SunPerp's entry undoubtedly brings fresh perspectives to the second half of Perp DEX. Its success lies in resource integration combined with innovation. Going forward, SunPerp has the potential to achieve long-term growth and market breakthroughs through the following dimensions:
- Ecosystem Expansion: Further integrate TRON and external on-chain resources to enable deep collaboration in cross-chain liquidity and application scenarios, upgrading from a single trading tool to an ecosystem hub.
- User Deepening: Beyond high-frequency traders, expand to institutional and retail users by offering multi-tiered products, smart strategies, and data tools to boost user stickiness.
- Innovation Drive: Continuously optimize cost structures and reward mechanisms, exploring new innovations such as composite derivatives, on-chain leverage, and hedging tools to enhance capital efficiency and platform competitiveness.
- Governance and Sustainability: Leverage DAO governance and community co-construction to ensure transparent decision-making and user engagement, building a long-term sustainable ecosystem.
Whether SunPerp can truly evolve into TRON's "financial engine" or even become a cross-chain, global infrastructure will require time to prove.
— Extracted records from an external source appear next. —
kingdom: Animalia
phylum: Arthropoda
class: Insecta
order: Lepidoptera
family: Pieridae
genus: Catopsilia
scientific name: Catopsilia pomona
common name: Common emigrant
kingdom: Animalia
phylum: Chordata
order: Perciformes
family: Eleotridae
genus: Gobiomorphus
But one thing is certain: the second half of Perp DEX is no longer just about trading functionality—it's a competition for ecosystem positioning. Whoever can craft a compelling long-term narrative, integrate upstream and downstream resources, and shape user perception will gain the upper hand in the next phase. SunPerp's arrival doesn't merely add another player—it may signal the beginning of a new era driven by collaboration, innovation, and imagination.